:: Reading passage

Skip to main content
When a business verification session starts, Didit queries official company registries to retrieve and validate company information. This automated lookup provides the foundation for the entire business verification process.

Registry lookup

Didit connects to company registries in supported countries to retrieve official data. The lookup is triggered automatically when the company name, registration number, and country are provided.

Search types

Registry searches support two modes:
ModeDescription
ExactMatches the company name or registration number precisely
ContainsMatches companies whose name contains the search term — useful when the exact legal name is unknown

Search workflow

The registry lookup follows an asynchronous workflow:

Search

Didit queries the registry with the provided company name, country, and optional registration number. The search runs asynchronously.

Poll results

Poll the search status until results are resolved. Large registries may take a few seconds to return results.

Select company

Review the returned companies and select the correct match. Didit links the selected company to the KYB check and populates all available data.

Manual submission

If the company is not found in the registry, submit company data manually. The session continues with the provided data, and is_from_registry is set to false.

Retrieved data

FieldDescription
company_nameLegal name as registered with the authority
registration_numberOfficial company registration or incorporation number
country_codeCountry of incorporation (ISO 3166-1 alpha-3)
company_typeLegal entity type (Ltd, LLC, PLC, SA, GmbH, SL, etc.)
registry_statusCurrent company status from the registry (active, dissolved, struck_off, etc.)

::::

## Work instruction 1:
Transcribe the passage of the registry lookup page starting at "If the company" and ending at "GmbH, SL, etc.)".
## Work instruction 2:
According to the registry lookup page, what value is is_from_registry set to when company data is submitted manually?

:: Data records

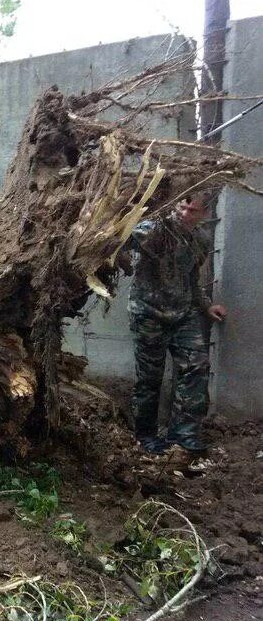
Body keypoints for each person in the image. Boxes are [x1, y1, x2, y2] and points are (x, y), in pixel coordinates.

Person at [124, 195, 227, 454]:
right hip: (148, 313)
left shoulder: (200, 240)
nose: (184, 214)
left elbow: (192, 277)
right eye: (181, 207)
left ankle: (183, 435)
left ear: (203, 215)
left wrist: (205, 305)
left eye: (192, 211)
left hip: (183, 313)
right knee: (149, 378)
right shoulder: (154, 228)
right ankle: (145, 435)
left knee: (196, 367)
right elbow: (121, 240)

::::
:: Data records

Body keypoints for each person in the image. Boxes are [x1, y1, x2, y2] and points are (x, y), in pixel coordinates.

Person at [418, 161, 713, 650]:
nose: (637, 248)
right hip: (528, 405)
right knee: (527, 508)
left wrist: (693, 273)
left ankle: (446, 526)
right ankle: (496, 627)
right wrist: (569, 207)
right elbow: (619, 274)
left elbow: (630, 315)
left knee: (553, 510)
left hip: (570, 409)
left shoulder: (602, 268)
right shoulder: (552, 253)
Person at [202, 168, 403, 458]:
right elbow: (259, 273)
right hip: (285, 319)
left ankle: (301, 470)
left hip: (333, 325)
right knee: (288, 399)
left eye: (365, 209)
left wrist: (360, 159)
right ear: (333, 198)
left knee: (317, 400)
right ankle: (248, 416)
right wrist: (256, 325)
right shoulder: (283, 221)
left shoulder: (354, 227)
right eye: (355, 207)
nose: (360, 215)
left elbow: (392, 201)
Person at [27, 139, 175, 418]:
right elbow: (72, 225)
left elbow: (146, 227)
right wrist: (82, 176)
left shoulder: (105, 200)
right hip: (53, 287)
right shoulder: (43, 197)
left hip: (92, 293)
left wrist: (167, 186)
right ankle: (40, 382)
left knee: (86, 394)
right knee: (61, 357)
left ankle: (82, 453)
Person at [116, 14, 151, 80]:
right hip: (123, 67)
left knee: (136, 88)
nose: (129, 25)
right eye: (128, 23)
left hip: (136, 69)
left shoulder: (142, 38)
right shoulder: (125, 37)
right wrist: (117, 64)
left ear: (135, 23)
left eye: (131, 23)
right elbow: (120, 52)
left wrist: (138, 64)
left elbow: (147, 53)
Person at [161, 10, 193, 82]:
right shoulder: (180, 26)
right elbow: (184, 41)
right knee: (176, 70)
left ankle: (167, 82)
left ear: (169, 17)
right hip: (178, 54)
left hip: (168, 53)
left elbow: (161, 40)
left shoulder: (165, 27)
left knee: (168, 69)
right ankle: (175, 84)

::::

## Final answer 1:
If the company is not found in the registry, submit company data manually. The session continues with the provided data, and is_from_registry is set to false.

Retrieved data

FieldDescription
company_nameLegal name as registered with the authority
registration_numberOfficial company registration or incorporation number
country_codeCountry of incorporation (ISO 3166-1 alpha-3)
company_typeLegal entity type (Ltd, LLC, PLC, SA, GmbH, SL, etc.)

## Final answer 2:
It is set to false.